**Task item**
Report all lines of the records that contain "Протираем".

++++

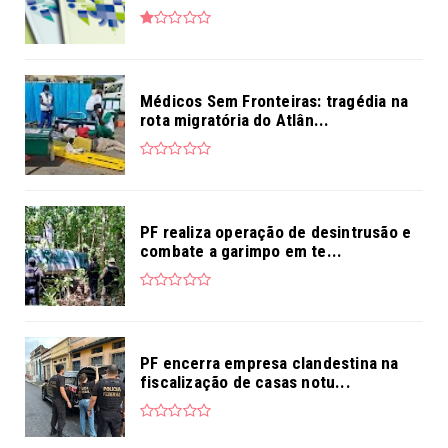
Médicos Sem Fronteiras: tragédia na
rota migratória do Atlân...
PF realiza operação de desintrusão e
combate a garimpo em te...
PF encerra empresa clandestina na
fiscalização de casas notu...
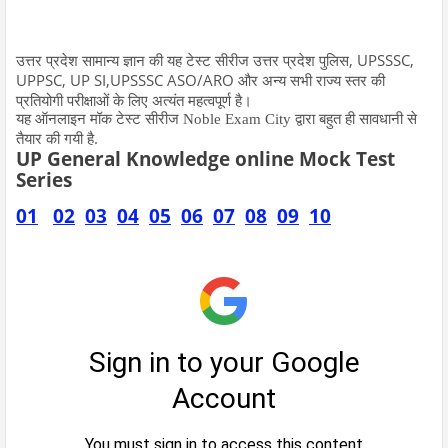
, UPSSSC,
उत्तर
प्रदेश
सामान्य
ज्ञान
की
यह
टेस्ट
सीरीज
उत्तर
प्रदेश
पुलिस
UPPSC, UP SI,UPSSSC ASO/ARO
और
अन्य
सभी
राज्य
स्तर
की
प्रतियोगी
परीक्षाओं
के
लिए
अत्यंत
महत्वपूर्ण
है।
यह
ऑनलाइन
मॉक
टेस्ट
सीरीज
Noble Exam City
द्वारा
बहुत
ही
सावधानी
से
.
तैयार
की
गयी
है
UP General Knowledge online Mock Test
Series
01
02
03
04
05
06
07
08
09
10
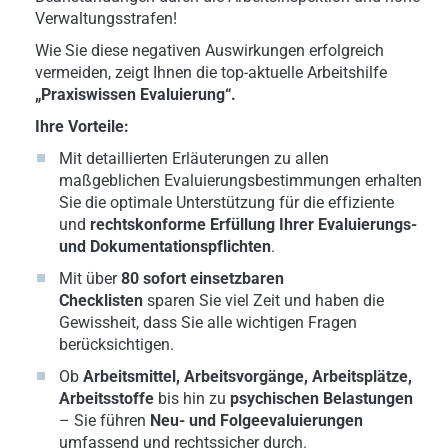
Verwaltungsstrafen!
Wie Sie diese negativen Auswirkungen erfolgreich
vermeiden, zeigt Ihnen die top-aktuelle Arbeitshilfe
„Praxiswissen Evaluierung“.
Ihre Vorteile:
Mit detaillierten Erläuterungen zu allen
maßgeblichen Evaluierungsbestimmungen erhalten
Sie die optimale Unterstützung für die effiziente
und
rechtskonforme Erfüllung Ihrer Evaluierungs-
und Dokumentationspflichten
.
Mit über
80 sofort einsetzbaren
Checklisten
sparen Sie viel Zeit und haben die
Gewissheit, dass Sie alle wichtigen Fragen
berücksichtigen.
Ob
Arbeitsmittel, Arbeitsvorgänge, Arbeitsplätze,
Arbeitsstoffe
bis hin zu
psychischen Belastungen
– Sie führen
Neu- und Folgeevaluierungen
umfassend und rechtssicher durch.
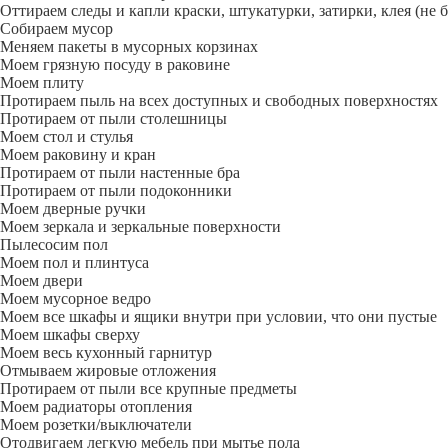
Оттираем следы и капли краски, штукатурки, затирки, клея (не 
Собираем мусор
Меняем пакеты в мусорных корзинах
Моем грязную посуду в раковине
Моем плиту
Протираем пыль на всех доступных и свободных поверхностях
Протираем от пыли столешницы
Моем стол и стулья
Моем раковину и кран
Протираем от пыли настенные бра
Протираем от пыли подоконники
Моем дверные ручки
Моем зеркала и зеркальные поверхности
Пылесосим пол
Моем пол и плинтуса
Моем двери
Моем мусорное ведро
Моем все шкафы и ящики внутри при условии, что они пустые
Моем шкафы сверху
Моем весь кухонный гарнитур
Отмываем жировые отложения
Протираем от пыли все крупные предметы
Моем радиаторы отопления
Моем розетки/выключатели
Отодвигаем легкую мебель при мытье пола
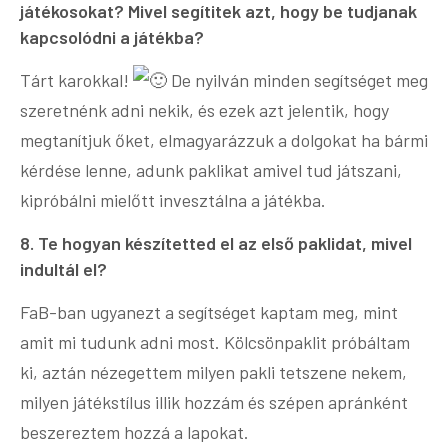
játékosokat? Mivel segítitek azt, hogy be tudjanak
kapcsolódni a játékba?
Tárt karokkal!
De nyilván minden segítséget meg
szeretnénk adni nekik, és ezek azt jelentik, hogy
megtanítjuk őket, elmagyarázzuk a dolgokat ha bármi
kérdése lenne, adunk paklikat amivel tud játszani,
kipróbálni mielőtt invesztálna a játékba.
8. Te hogyan készítetted el az első paklidat, mivel
indultál el?
FaB-ban ugyanezt a segítséget kaptam meg, mint
amit mi tudunk adni most. Kölcsönpaklit próbáltam
ki, aztán nézegettem milyen pakli tetszene nekem,
milyen játékstílus illik hozzám és szépen apránként
beszereztem hozzá a lapokat.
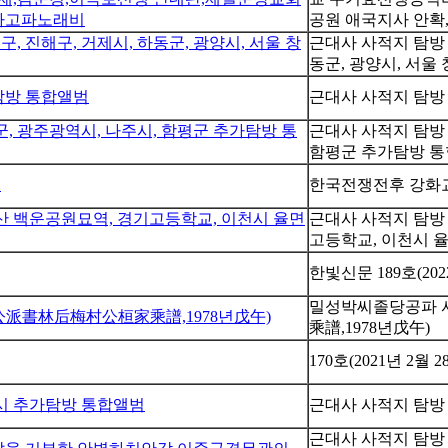
가고파노래비
공원 애국지사 안확
, 진해구, 거제시, 하동군, 광양시, 서울 창
근대사 사적지 탐방 
동군, 광양시, 서
가탐방 통합앨범
근대사 사적지 탐방 
천군, 광주광역시, 나주시, 함평군 추가탐방 통
근대사 사적지 탐방 
함평군 추가탐방 
제
한국전쟁전후 강화교
부산 백운공원묘역, 경기고등학교, 이천시 율면
근대사 사적지 탐방 
고등학교, 이천시 
한빛신문 189호(202
밀성박씨졸당공파 
派書林后梅村公桓家乘譜,1978년戊午)
乘譜,1978년戊午)
170호(2021년 2월 2
주시 추가탐방 통합앨범
근대사 사적지 탐방 
근대사 사적지 탐방 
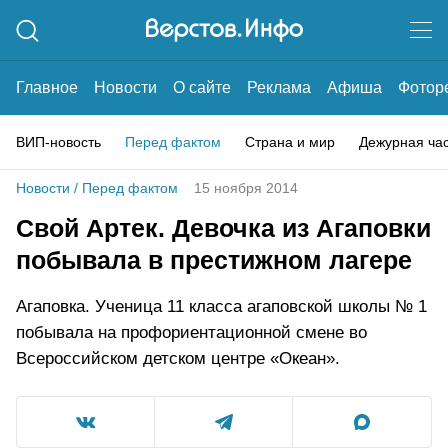
Главное
Новости
О сайте
Реклама
Афиша
Фотор
ВИП-новость
Перед фактом
Страна и мир
Дежурная ча
Новости
/
Перед фактом
15 ноября 2014
Свой Артек. Девочка из Агаповки
побывала в престижном лагере
Агаповка. Ученица 11 класса агаповской школы № 1
побывала на профориентационной смене во
Всероссийском детском центре «Океан».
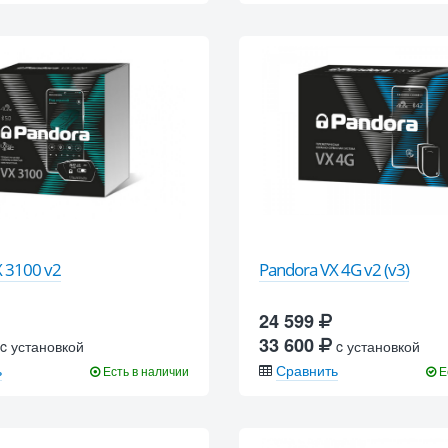
 3100 v2
Pandora VX 4G v2 (v3)
24 599
33 600
c установкой
c установкой
ь
Сравнить
Есть в наличии
Е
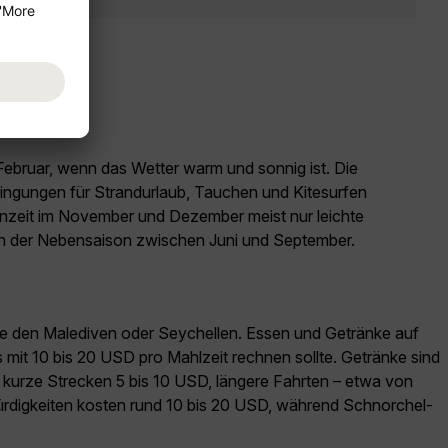
Februar, wenn das Wetter warm und sonnig ist. Die
dingungen für Strandurlaub, Tauchen und Kitesurfen
enzeit im November und Dezember meist nur leichte
in der Nebensaison zwischen Juni und September.
 wie den Malediven oder Seychellen. Essen und Getränke auf
mit 10 bis 20 USD pro Mahlzeit rechnen sollte. Getränke sind
r kurze Strecken 5 bis 10 USD, längere Fahrten – etwa von
ürdigkeiten kosten rund 10 bis 20 USD, während Schnorchel-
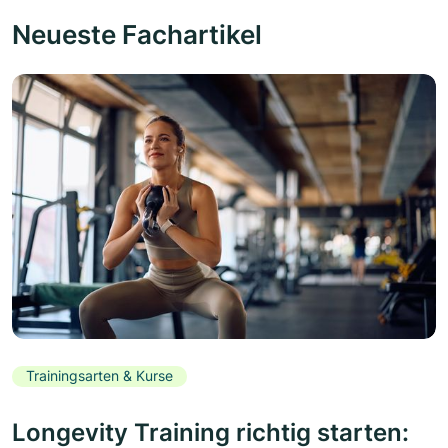
Neueste Fachartikel
Trainingsarten & Kurse
Longevity Training richtig starten:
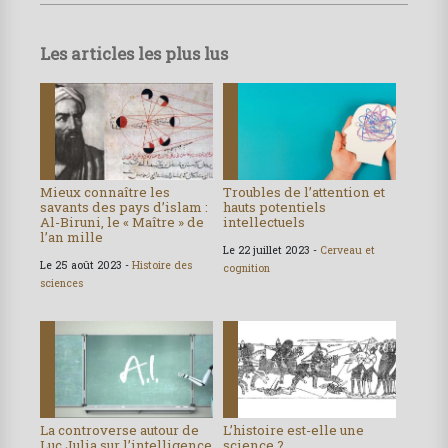
Les articles les plus lus
Mieux connaître les
Troubles de l’attention et
savants des pays d’islam :
hauts potentiels
Al-Biruni, le « Maître » de
intellectuels
l’an mille
Le 22 juillet 2023 -
Cerveau et
Le 25 août 2023 -
Histoire des
cognition
sciences
La controverse autour de
L’histoire est-elle une
Luc Julia sur l’intelligence
science ?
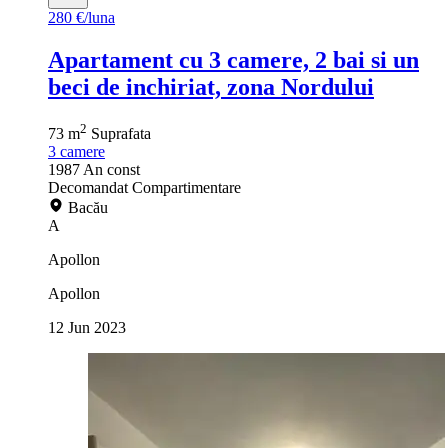
280 €/luna
Apartament cu 3 camere, 2 bai si un
beci de inchiriat, zona Nordului
2
73 m
Suprafata
3
camere
1987
An const
Decomandat
Compartimentare
Bacău
A
Apollon
Apollon
12 Jun 2023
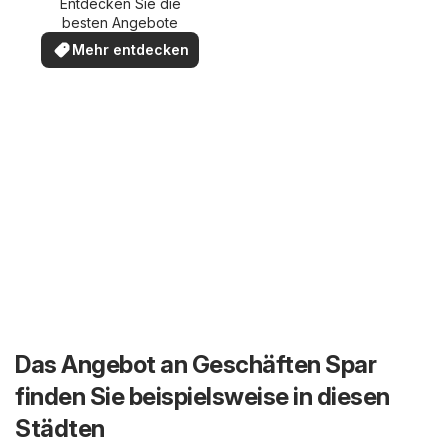
Entdecken Sie die
besten Angebote
Mehr entdecken
Das Angebot an Geschäften Spar
finden Sie beispielsweise in diesen
Städten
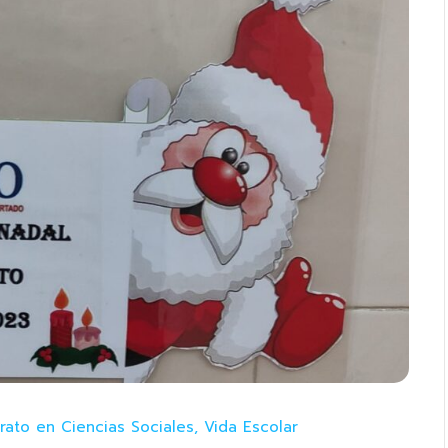
erato en Ciencias Sociales
,
Vida Escolar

++++

**Answer for this exercise**
Протираем пыль на всех доступных и свободных поверхностях
Протираем от пыли столешницы
Протираем от пыли настенные бра
Протираем от пыли подоконники
Протираем от пыли все крупные предметы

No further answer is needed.